Look through the entries below for the line with "Tháng 11 2, 2024" and the line with "comprend des objets", then give again exactly those two lines and all lines between them, minus the pictures.

■ Data for review
----
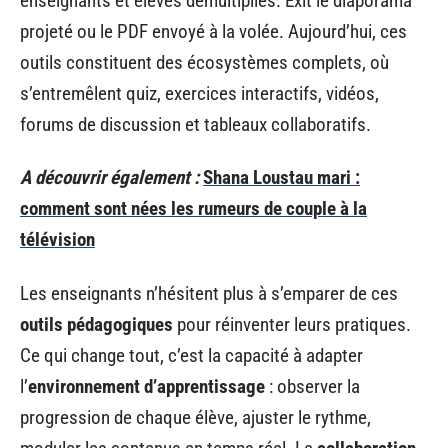
enseignants et élèves démultipliés. Exit le diaporama
projeté ou le PDF envoyé à la volée. Aujourd’hui, ces
outils constituent des écosystèmes complets, où
s’entremêlent quiz, exercices interactifs, vidéos,
forums de discussion et tableaux collaboratifs.
A découvrir également :
Shana Loustau mari :
comment sont nées les rumeurs de couple à la
télévision
Les enseignants n’hésitent plus à s’emparer de ces
outils pédagogiques
pour réinventer leurs pratiques.
Ce qui change tout, c’est la capacité à adapter
l’
environnement d’apprentissage
: observer la
progression de chaque élève, ajuster le rythme,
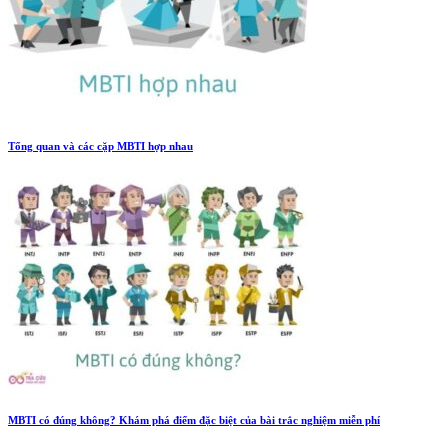
Tổng quan và các cặp MBTI hợp nhau
MBTI có đúng không? Khám phá điểm đặc biệt của bài trắc nghiệm miễn phí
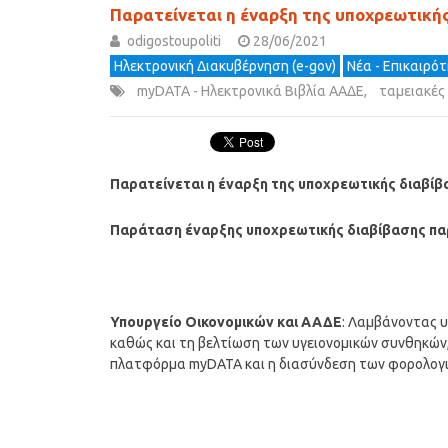
Παρατείνεται η έναρξη της υποχρεωτικ
odigostoupoliti
28/06/2021
Ηλεκτρονική Διακυβέρνηση (e-gov)
Νέα - Επικαιρό
myDATA - Ηλεκτρονικά Βιβλία ΑΑΔΕ
,
ταμειακές
Παρατείνεται η έναρξη της υποχρεωτικής διαβ
Παράταση έναρξης υποχρεωτικής διαβίβασης π
Υπουργείο Οικονομικών και ΑΑΔΕ
: Λαμβάνοντας υ
καθώς και τη βελτίωση των υγειονομικών συνθηκών
πλατφόρμα myDATA και η διασύνδεση των φορολογι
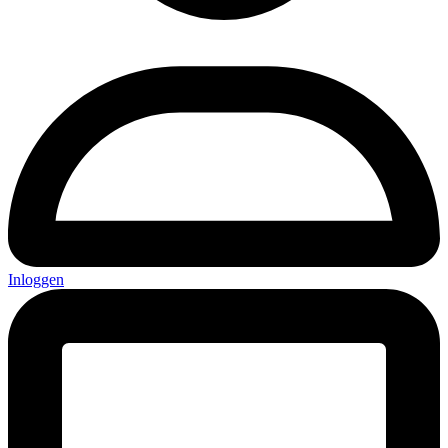
Inloggen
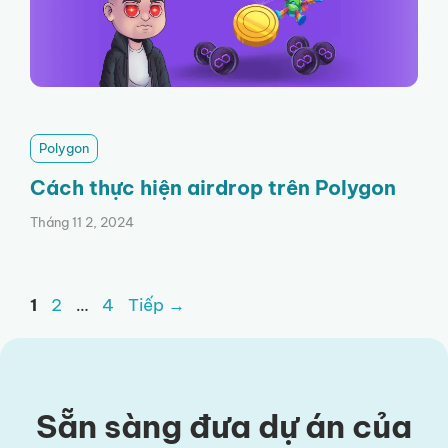
Polygon
Cách thực hiện airdrop trên Polygon
Tháng 11 2, 2024
Trang
Trang
Trang
1
2
…
4
Tiếp
→
Sẵn sàng đưa dự án của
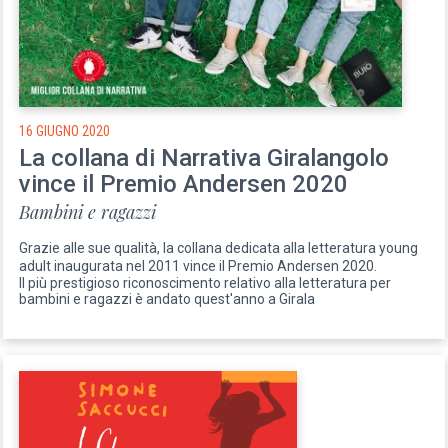
16 GIUGNO 2020
La collana di Narrativa Giralangolo
vince il Premio Andersen 2020
Bambini e ragazzi
Grazie alle sue qualità, la collana dedicata alla letteratura young
adult inaugurata nel 2011 vince il Premio Andersen 2020.
Il più prestigioso riconoscimento relativo alla letteratura per
bambini e ragazzi è andato quest'anno a Girala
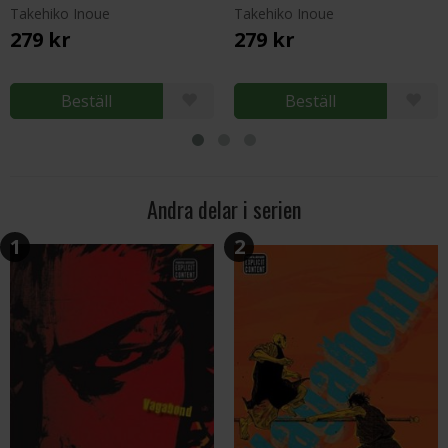
Takehiko Inoue
Takehiko Inoue
279 kr
279 kr
Beställ
Beställ
Andra delar i serien
1
2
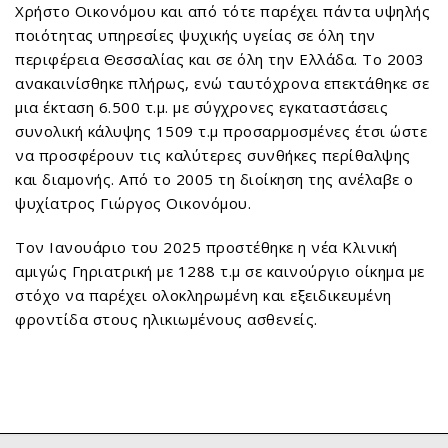
Χρήστο Οικονόμου και από τότε παρέχει πάντα υψηλής
ποιότητας υπηρεσίες ψυχικής υγείας σε όλη την
περιφέρεια Θεσσαλίας και σε όλη την Ελλάδα. Το 2003
ανακαινίσθηκε πλήρως, ενώ ταυτόχρονα επεκτάθηκε σε
μια έκταση 6.500 τ.μ. με σύγχρονες εγκαταστάσεις
συνολική κάλυψης 1509 τ.μ προσαρμοσμένες έτσι ώστε
να προσφέρουν τις καλύτερες συνθήκες περίθαλψης
και διαμονής. Από το 2005 τη διοίκηση της ανέλαβε ο
ψυχίατρος Γιώργος Οικονόμου.
Τον Ιανουάριο του 2025 προστέθηκε η νέα Κλινική
αμιγώς Γηριατρική με 1288 τ.μ σε καινούργιο οίκημα με
στόχο να παρέχει ολοκληρωμένη και εξειδικευμένη
φροντίδα στους ηλικιωμένους ασθενείς.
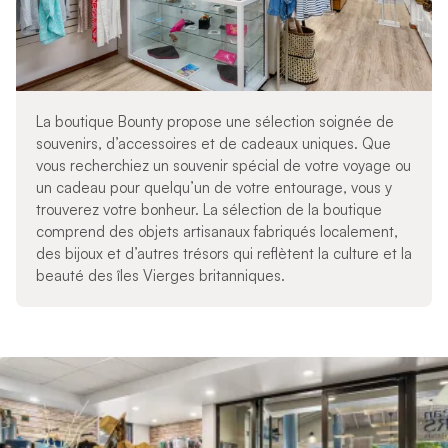
La boutique Bounty propose une sélection soignée de
souvenirs, d’accessoires et de cadeaux uniques. Que
vous recherchiez un souvenir spécial de votre voyage ou
un cadeau pour quelqu’un de votre entourage, vous y
trouverez votre bonheur. La sélection de la boutique
comprend des objets artisanaux fabriqués localement,
des bijoux et d’autres trésors qui reflètent la culture et la
beauté des îles Vierges britanniques.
----
■ Exercise response
Tháng 11 2, 2024
Trang
Trang
Trang
1
2
…
4
Tiếp
→
Sẵn sàng đưa dự án của
16 GIUGNO 2020
La collana di Narrativa Giralangolo
vince il Premio Andersen 2020
Bambini e ragazzi
Grazie alle sue qualità, la collana dedicata alla letteratura young
adult inaugurata nel 2011 vince il Premio Andersen 2020.
Il più prestigioso riconoscimento relativo alla letteratura per
bambini e ragazzi è andato quest'anno a Girala
Takehiko Inoue
Takehiko Inoue
279 kr
279 kr
Beställ
Beställ
Andra delar i serien
1
2
Χρήστο Οικονόμου και από τότε παρέχει πάντα υψηλής
ποιότητας υπηρεσίες ψυχικής υγείας σε όλη την
περιφέρεια Θεσσαλίας και σε όλη την Ελλάδα. Το 2003
ανακαινίσθηκε πλήρως, ενώ ταυτόχρονα επεκτάθηκε σε
μια έκταση 6.500 τ.μ. με σύγχρονες εγκαταστάσεις
συνολική κάλυψης 1509 τ.μ προσαρμοσμένες έτσι ώστε
να προσφέρουν τις καλύτερες συνθήκες περίθαλψης
και διαμονής. Από το 2005 τη διοίκηση της ανέλαβε ο
ψυχίατρος Γιώργος Οικονόμου.
Τον Ιανουάριο του 2025 προστέθηκε η νέα Κλινική
αμιγώς Γηριατρική με 1288 τ.μ σε καινούργιο οίκημα με
στόχο να παρέχει ολοκληρωμένη και εξειδικευμένη
φροντίδα στους ηλικιωμένους ασθενείς.
La boutique Bounty propose une sélection soignée de
souvenirs, d’accessoires et de cadeaux uniques. Que
vous recherchiez un souvenir spécial de votre voyage ou
un cadeau pour quelqu’un de votre entourage, vous y
trouverez votre bonheur. La sélection de la boutique
comprend des objets artisanaux fabriqués localement,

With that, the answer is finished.